Thankfully, there was a separate area for the older kids.
Look at all those eggs!
Actual Easter was one of my greatest ever. Some of our favorite extended family members were in town for the Boston marathon, so we invited all 18 of them (plus one in utero) to dinner. Everyone came over soon after church to help cook and set up, and I was surprised and pleased that eight little kids (ages 1-8) were happy to play with Soren’s toys for more than an hour (though they also killed some time at the park). I was mostly excited that Soren was so entertained by the cousins that he forgot I existed. And I got to spend great quality time in the kitchen with some of my favorite ladies. We ended up with deviled eggs and spinach/artichoke dip for hors d’oeuvres, roasted leg of lamb and grilled pork tenderloin for the meat eaters, rosemary roasted potatoes, asparagus tart, spinach and Gruyère strata, beet and goat cheese salad, and boring Costco rolls (because I knew I would be crazy to make my own on top of everything else we were doing).
As it turns out, hosting dinner for 21 people is a cinch when other people do the cleaning up.

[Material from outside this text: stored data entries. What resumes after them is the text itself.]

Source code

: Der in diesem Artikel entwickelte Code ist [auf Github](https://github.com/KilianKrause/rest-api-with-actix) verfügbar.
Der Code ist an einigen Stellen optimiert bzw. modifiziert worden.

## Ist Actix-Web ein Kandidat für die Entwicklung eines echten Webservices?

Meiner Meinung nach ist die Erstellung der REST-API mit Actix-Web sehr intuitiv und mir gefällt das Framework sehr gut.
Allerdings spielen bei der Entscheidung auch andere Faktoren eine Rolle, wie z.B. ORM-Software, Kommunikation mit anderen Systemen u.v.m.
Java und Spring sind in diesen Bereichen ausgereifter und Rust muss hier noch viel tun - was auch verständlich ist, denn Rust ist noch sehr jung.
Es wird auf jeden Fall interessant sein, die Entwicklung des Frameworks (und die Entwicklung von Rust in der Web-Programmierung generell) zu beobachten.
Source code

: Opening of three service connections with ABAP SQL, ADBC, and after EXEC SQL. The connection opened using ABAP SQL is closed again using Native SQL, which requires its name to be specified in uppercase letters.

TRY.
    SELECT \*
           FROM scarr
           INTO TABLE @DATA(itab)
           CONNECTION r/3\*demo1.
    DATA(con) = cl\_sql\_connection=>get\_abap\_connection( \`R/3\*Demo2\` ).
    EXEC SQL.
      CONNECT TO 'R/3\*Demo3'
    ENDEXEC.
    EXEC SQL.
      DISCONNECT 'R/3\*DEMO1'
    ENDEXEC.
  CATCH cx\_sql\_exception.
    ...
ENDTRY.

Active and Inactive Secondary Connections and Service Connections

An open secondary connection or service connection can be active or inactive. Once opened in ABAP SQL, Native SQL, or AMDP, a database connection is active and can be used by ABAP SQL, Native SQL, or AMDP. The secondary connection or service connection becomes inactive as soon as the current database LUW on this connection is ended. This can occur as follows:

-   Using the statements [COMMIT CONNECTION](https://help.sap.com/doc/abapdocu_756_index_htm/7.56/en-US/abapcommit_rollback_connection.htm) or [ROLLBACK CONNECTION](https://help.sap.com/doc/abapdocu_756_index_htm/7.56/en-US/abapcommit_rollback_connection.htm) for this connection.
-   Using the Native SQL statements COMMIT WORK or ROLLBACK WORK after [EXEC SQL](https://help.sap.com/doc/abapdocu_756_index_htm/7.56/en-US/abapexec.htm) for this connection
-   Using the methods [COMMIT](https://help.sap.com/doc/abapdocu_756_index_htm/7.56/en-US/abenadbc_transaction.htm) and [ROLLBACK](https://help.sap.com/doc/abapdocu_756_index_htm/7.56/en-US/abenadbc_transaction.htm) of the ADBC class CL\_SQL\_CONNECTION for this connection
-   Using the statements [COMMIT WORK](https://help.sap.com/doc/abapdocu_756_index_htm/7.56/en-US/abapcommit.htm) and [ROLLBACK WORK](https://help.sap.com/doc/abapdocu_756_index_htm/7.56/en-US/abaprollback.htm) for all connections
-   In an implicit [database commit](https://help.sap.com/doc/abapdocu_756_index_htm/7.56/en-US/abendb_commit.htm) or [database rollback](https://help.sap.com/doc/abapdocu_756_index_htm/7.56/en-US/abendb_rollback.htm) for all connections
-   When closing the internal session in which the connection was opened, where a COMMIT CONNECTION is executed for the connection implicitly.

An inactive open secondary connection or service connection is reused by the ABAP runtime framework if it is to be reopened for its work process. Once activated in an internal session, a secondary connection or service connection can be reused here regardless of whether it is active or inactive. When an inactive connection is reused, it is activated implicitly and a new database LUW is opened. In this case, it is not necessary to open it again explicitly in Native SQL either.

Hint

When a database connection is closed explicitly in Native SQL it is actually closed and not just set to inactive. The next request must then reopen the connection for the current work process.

I loved seeing this giant stack of clean dishes and knowing I hadn’t touched one!
We reconvened the next day — Patriot’s Day — on Comm Ave. for a few hours of marathon watching. We found the Joneses in a great little spot near our house and just after Heartbreak Hill.
Soren waved his little cowbell each time a racer passed. He strongly preferred the push-rim wheelchairs to the actual runners.
While we debated whether we should go back home to put Soren down for a nap, we looked down to see he was fast asleep. So Tim watched the race while pacing.
And then, after all the anticipation, Tristram finally showed up! With 21 miles down, he looked like he was having the time of his life. But he didn’t see us or hear our shouting. And his wife, Emily, didn’t see him at all! Within seconds, we had formulated a plan to go catch him before the finish line. Six of us sprinted the .8 miles back to our house (although halfway there I realized I didn’t have my keys and had to run back to Tim to get them), jumped in the car, and sped off. I’ll take any chance I can get to pretend I’m a race car driver. During the journey we all attempted to calculate how long it would take him to hit each mile marker, and we had no idea if I could get them there in time to get a glimpse of him running. They hopped out of the car at Kenmore Square, and within minutes I received this picture on my phone. Success!
Our long weekend of fun continued with a visit from Tim’s brother, Ben. We visited Gloucester, spent some time in the Public Garden and the North End, and ate a lot (Regina’s, Bartley’s, Causeway). We’re doing our best to woo him to Boston for grad school.
We love Manchester-by-the-Sea, but this day was just too cold and windy. The presence of geese was enough for Soren, though.
The rest of our month was more typical. Here are the randoms:
I stopped at a thrift store on a whim one day to see if there were any gems for Soren. I scored a Fisher Price popper, a Melissa & Doug train, and this book — now Soren’s favorite of all the books in the world — for about $5.
I was surprised he became so absorbed in a book that doesn’t have a story for me to read to him. So we just look at the pictures and I tell him what each thing is. He can correctly identify about 55 of the “things that go,” including favorites like the rickshaw, street sweeper, high-speed train, and the Chinese junk.
After reading the Atlantic cover story about overprotected kids, I’ve been pining for an “adventure playground.” When I saw this giant pile of sticks at our park, I steered Soren in that direction hoping it would be the equivalent of the “junk” play areas in the UK.
And this is how Soren feels about nursery. He hit our church’s nursery age in February, and he has yet to make it more than 10 minutes in there alone. He likes the toys, he likes the lessons, he likes the songs, and he loves the snack. But all those things are only good if mama or dada is nearby. One Sunday I had to leave for a meeting, so I left a crying Soren and the pacifier in Emily’s capable hands. And I came back to find him conked out in her lap. I think falling asleep was his coping mechanism.